Nach dem Ersten Weltkrieg bzw. dem Ende der Monarchie wurde es stiller um die Rudolfsvilla. Sie verblieb bis heute in Privatbesitz. Ein 1964 im Erdgeschoß eingerichtetes Naturmuseum wurde nach zehn Jahren wieder geschlossen. Das Gebäude wurde 2016 restauriert und revitalisiert. Das Innere ist nun weitgehend in Wohnungen unterteilt, die langfristig gemietet werden können. Kurzfristig steht die Villa und der Park für private und öffentliche Veranstaltungen aller Art, wie Hochzeiten oder Floh-und Adventmärkte zur Verfügung. In der Villa ist auch die Dauerausstellung „Sisi einst und jetzt“ zu sehen. Da sich die Kaiserin Elisabeth hier wesentlich seltener als ihr Sohn oder der Kaiser aufgehalten hat und sie auch keine besondere Vorliebe für Reichenau zeigte, wurde der neue Name „Sisi-Schloss“ wohl aus Marketinggründen gewählt. Der Bau ist eine Dreiseitanlage im Stil des Romantischen Historismus mit Einflüssen der Tudor-Gotik. Seine Schmalseiten sind der Thalhofstraße zugewendet.
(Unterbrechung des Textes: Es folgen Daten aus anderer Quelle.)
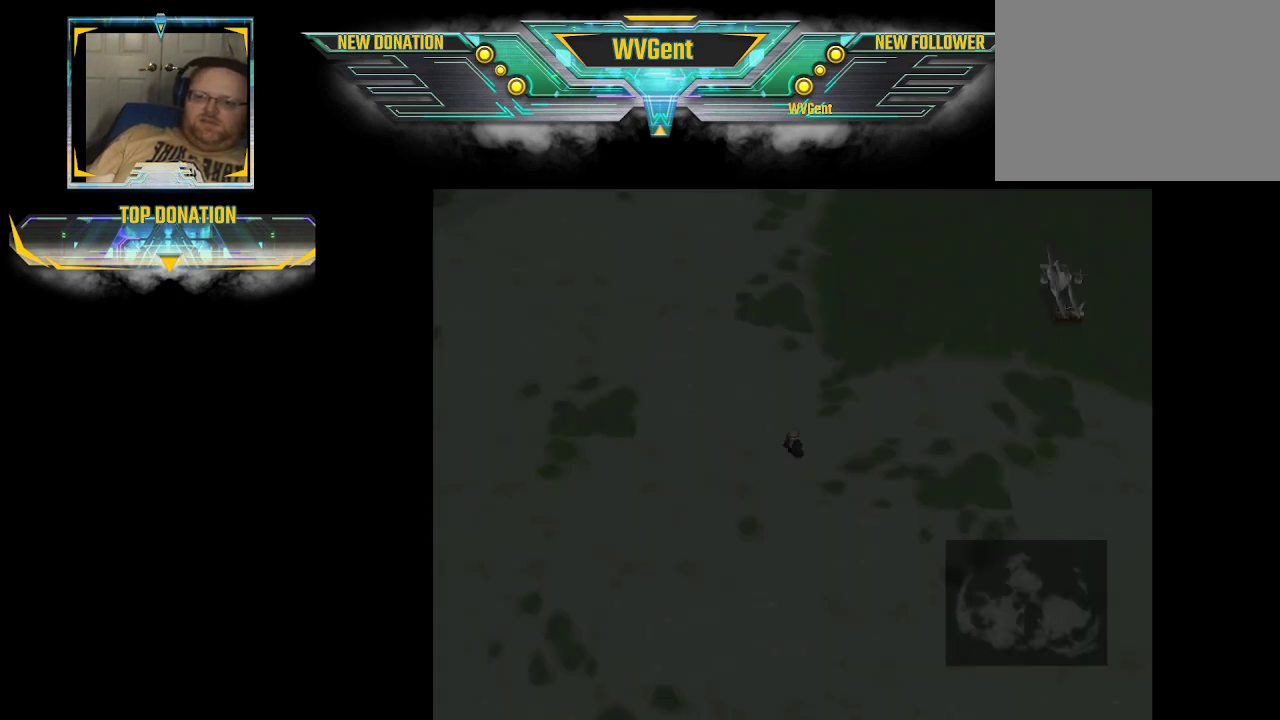
{"buttons": [], "left_stick": "up-right", "right_stick": "center", "events": [[233, "left_stick", "right"], [400, "left_stick", "up-right"]]}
Der dortige kleine Ehrenhof wird von einem großen Marmorbrunnen dominiert, dessen vier mit Maskarons, Putten und Muschelschalen ausgestatteten Wasserspeier einst als Einzelbrunnen das alte Burgtheater in Wien schmückten. Die im Ehrenhof aufgestellt Büste Kaiser Franz Josephs ist heute nicht mehr vorhanden. Sie stand ursprünglich vor der Schule und wurde erst 1970 hierher gebracht. Die ebenfalls zweigeschossige Talseite weist einen schmalen, kaum vorragenden Mittelrisalit auf, an den an beiden Seiten vier Fensterachsen anschließen. Der Risalit zeigt einen flachen Dreiecksgiebel und einen von einem Schmiedeeisengitter begrenzten Balkon. Die Schmalseiten der Längsflügel wurden in jüngster Zeit mit großformatigen Bildern des Kaiserpaares dekoriert. Die Fassaden werden durch einen für die Zeit ihrer Errichtung typischen Terrakotta-Schmuck belebt und gegliedert. Hinter der Rudolfsvilla erstreckt sich ein Park mit einer großen Wiese.

Ort/Adresse: 2651 Reichenau an der Rax, Thalhofstraße 6

Besichtigung: Normalerweise nur von außen möglich. Bei Veranstaltungen ist jedoch zumindest der Hof zugänglich.